-------- Records for this task --------
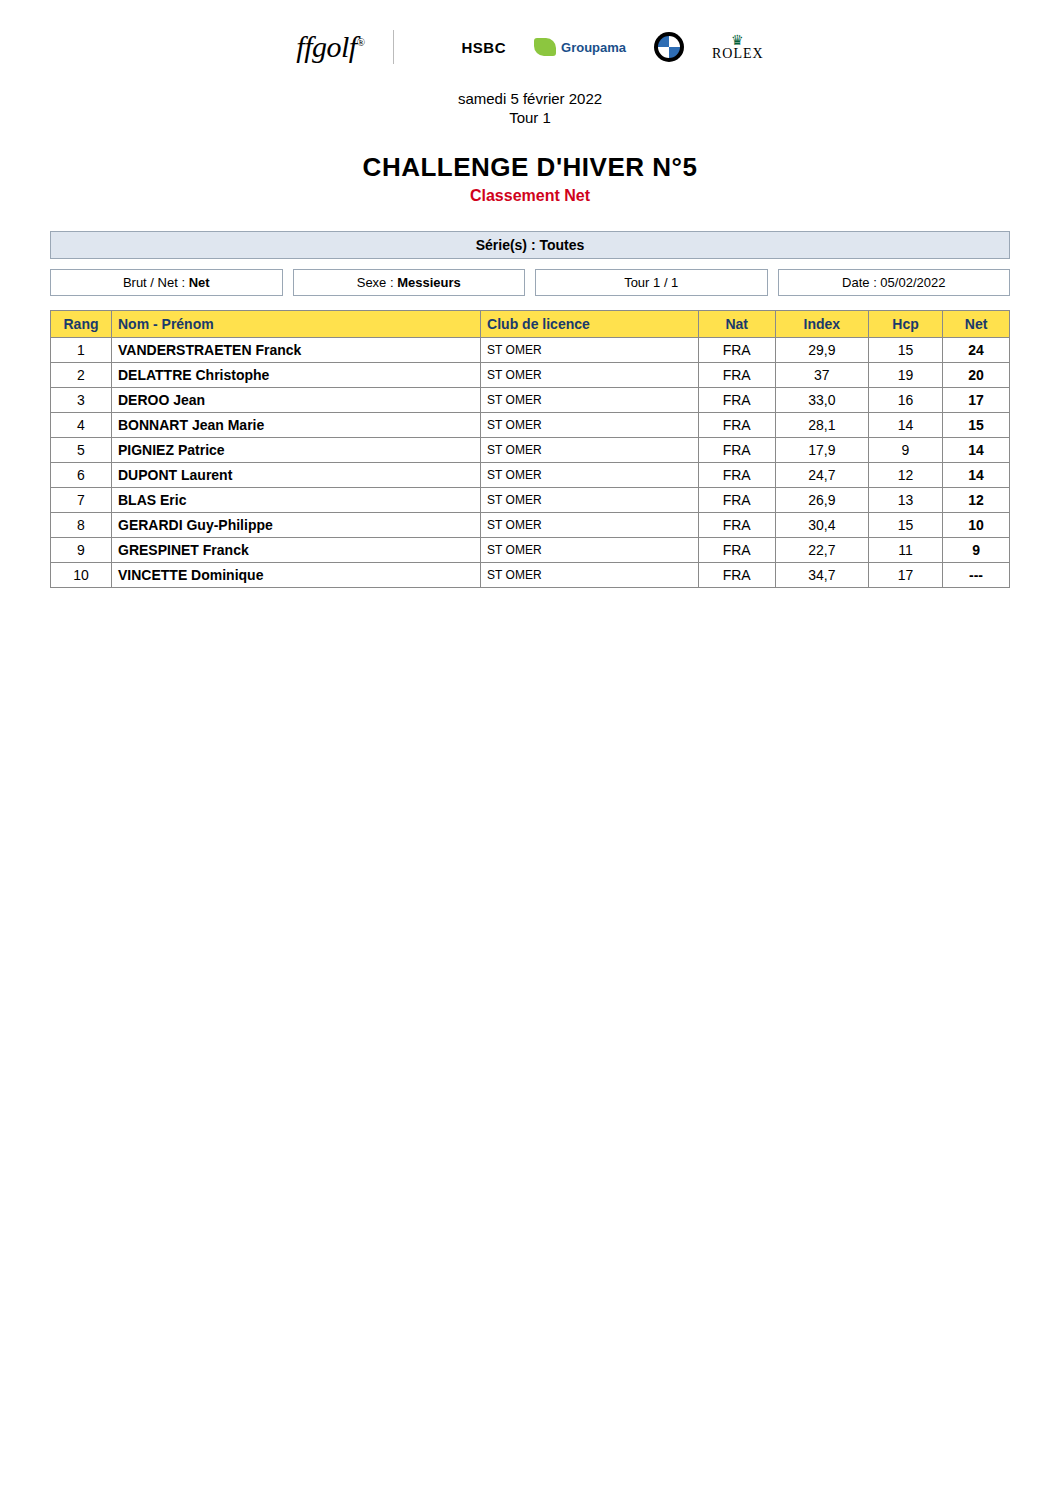ffgolf®
HSBC
Groupama
♛
ROLEX
samedi 5 février 2022
Tour 1
CHALLENGE D'HIVER N°5
Classement Net
Série(s) : Toutes
Brut / Net : Net
Sexe : Messieurs
Tour 1 / 1
Date : 05/02/2022
| Rang | Nom - Prénom | Club de licence | Nat | Index | Hcp | Net |
| --- | --- | --- | --- | --- | --- | --- |
| 1 | VANDERSTRAETEN Franck | ST OMER | FRA | 29,9 | 15 | 24 |
| 2 | DELATTRE Christophe | ST OMER | FRA | 37 | 19 | 20 |
| 3 | DEROO Jean | ST OMER | FRA | 33,0 | 16 | 17 |
| 4 | BONNART Jean Marie | ST OMER | FRA | 28,1 | 14 | 15 |
| 5 | PIGNIEZ Patrice | ST OMER | FRA | 17,9 | 9 | 14 |
| 6 | DUPONT Laurent | ST OMER | FRA | 24,7 | 12 | 14 |
| 7 | BLAS Eric | ST OMER | FRA | 26,9 | 13 | 12 |
| 8 | GERARDI Guy-Philippe | ST OMER | FRA | 30,4 | 15 | 10 |
| 9 | GRESPINET Franck | ST OMER | FRA | 22,7 | 11 | 9 |
| 10 | VINCETTE Dominique | ST OMER | FRA | 34,7 | 17 | --- |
--------
**Assignment**
Return the material line for line, from its beginning to the line that contains "29,9 | 15 | 24 |", with the pictures left out.

**Answer to this exercise**
ffgolf®
HSBC
Groupama
♛
ROLEX
samedi 5 février 2022
Tour 1
CHALLENGE D'HIVER N°5
Classement Net
Série(s) : Toutes
Brut / Net : Net
Sexe : Messieurs
Tour 1 / 1
Date : 05/02/2022
| Rang | Nom - Prénom | Club de licence | Nat | Index | Hcp | Net |
| --- | --- | --- | --- | --- | --- | --- |
| 1 | VANDERSTRAETEN Franck | ST OMER | FRA | 29,9 | 15 | 24 |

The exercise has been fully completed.